The Pittsburgh Press (April 28, 1944)
Roving Reporter
By Ernie Pyle
Naples, Italy – (by wireless)
On the hospital ship which I rode back from Anzio, part of two decks remained just about as they were when the vessel was a luxury cruise ship in the Caribbean. In this part the permanent staff of doctors and nurses live, and also the officers of the ship.
But the rest has been altered just as liners are altered when made into troopships.
Cabin walls have been cut out to form big wards. Double-deck steel beds have been installed. The whole thing is fitted like a hospital operating room and wards.
The wounded men get beautiful treatment. They lie on mattresses and have clean white sheets – the first time since coming overseas for most of them.
There is a nurse to each ward, and the bigger wards have more than one. Enlisted men serve the meals and help the nurses.
The doctors have little to do. On this run the wounded are on the ship less than 24 hours. Their wounds have been thoroughly attended before the men are brought aboard, and it’s seldom that anything drastic develops on the short voyage.
Pennsylvanian aboard
One of the doctors took me in tow and showed me the entire ship after supper. He was Capt. Benjamin Halporn of Harrisburg, Pennsylvania. Capt. Halporn’s wife is also a doctor back in Harrisburg, practicing under her own name, Dr. Miriam R. Polk.
Capt. Halporn said:
We really have so little to do we almost forget how. My wife back home does more work in one day than I do in a month.
But that’s nobody fault. The doctors must be on the ship for advice and emergency.
As we went around the ship, our trip turned into a kind of personal-appearance tour. When we left one ward, the nurse came running after us and said to me, “Do you mind coming back? The boys want to talk to you.”
And while I stood beside the bunk gabbing with a couple of wounded men, another one across the ward yelled, “Hey, Ernie, come over here. We want to see what you look like.”
If this keeps up, I’ll have to have my face lifted. Nobody with a mug like mine has a right to go around scaring wounded men.
The boys had read about the proposal in Congress to give “fight pay” to combat troops and they were for it.
EDITOR’S NOTE: The proposal resulted from a suggestion by Ernie Pyle.
Most of them said it wasn’t so much the money as to give them some recognition and distinction, and money seemed the only way to do it.
Men made comfortable
As we went around, some of the wounded would call to the doctor and he would have a nurse attend to them. One boy with an arm wound was bleeding too much, and needed a new bandage. Another one in a shoulder case said good-naturedly that he couldn’t tell by the feel whether he was bleeding or just sweating under his cast.
A Negro boy with a shattered leg said his cast was too tight and hurt his instep. So, the doctor drew a curved line on it with his pencil and ordered the cast sawed off there. Each cast has written on it the type of wound beneath it.

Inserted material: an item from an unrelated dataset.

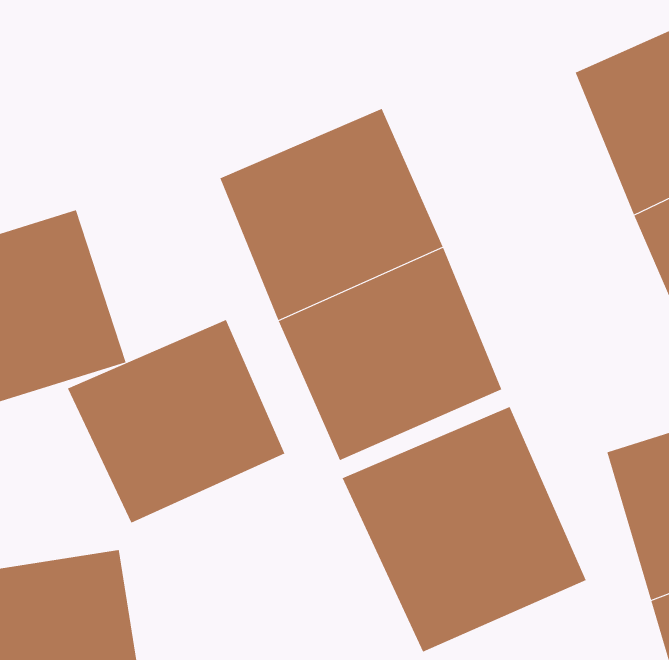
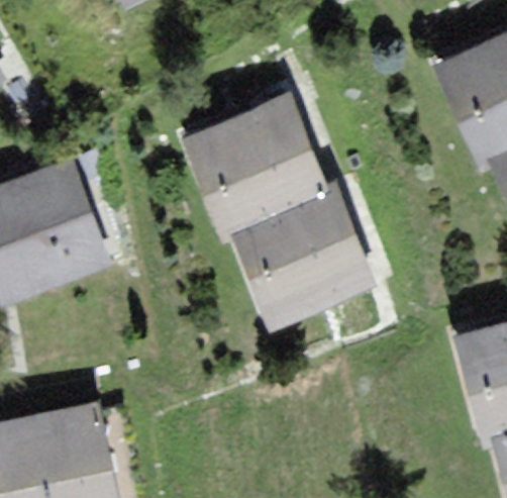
building: [67,319,285,524] -> none
building: [342,406,586,652] -> none

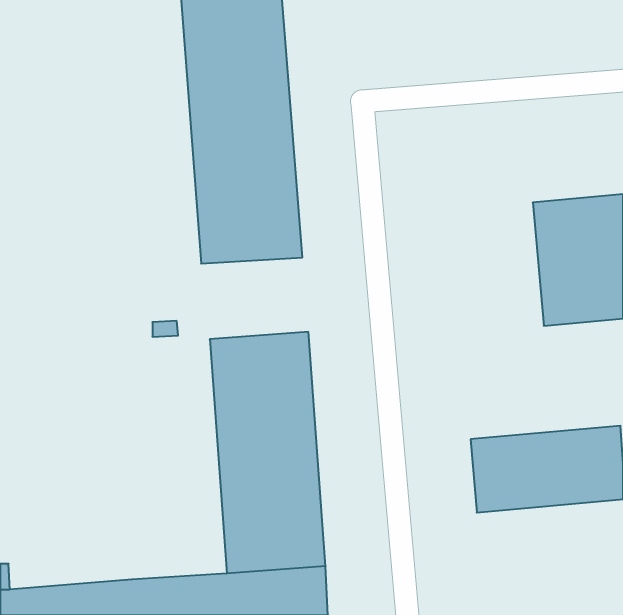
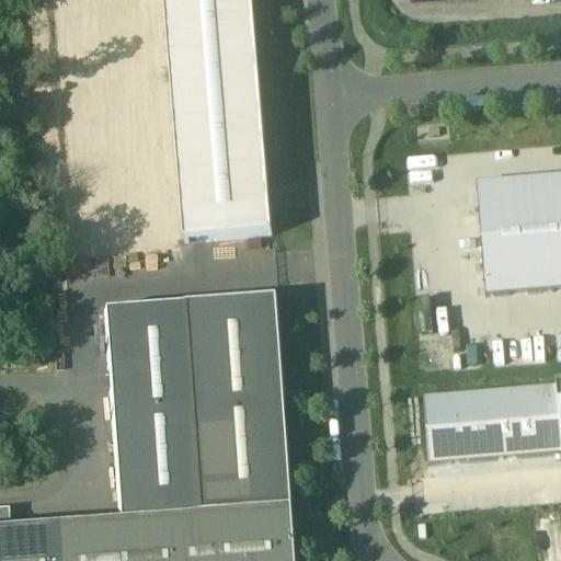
building: none -> [103,305,204,520]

We stopped beside one man whose right leg was in a cast. The writing of it revealed that he was a British Commando. The doctor asked him if he were in pain, and he smiled and said with some effort, “Quite a bit, sir, but not too much.”
When you ask a wounded man how he got hit, the majority of them are eager to tell you in great detail just how it happened. But those in the most pain are listless and uninterested in what goes on around them.
Mattress for everyone
When the ship is overcrowded there aren’t bunks enough for everybody. So those who aren’t in bad shape – merely sick or with slight wounds – sleep on mattresses on the floor of what used to be the salon.
Everybody does have a mattress, which is just so much velvet to any soldier.
Down below in smaller wards were the shock cases.
Actually, most of them were what doctors call “exhaustion” cases and would be all right after a few days’ rest.
Their wards had heavy screen doors that could be locked, but not a single door was closed, which showed that the boys weren’t in too bad shape.
In addition, the ship has four padded calls for extreme shock cases. The steel door to each one has a little sliding panel peephole. Only one cell was occupied.
This was a boy who refused to keep his clothes on. We peeked in and he was lying on his mattress on the floor, stark naked and asleep.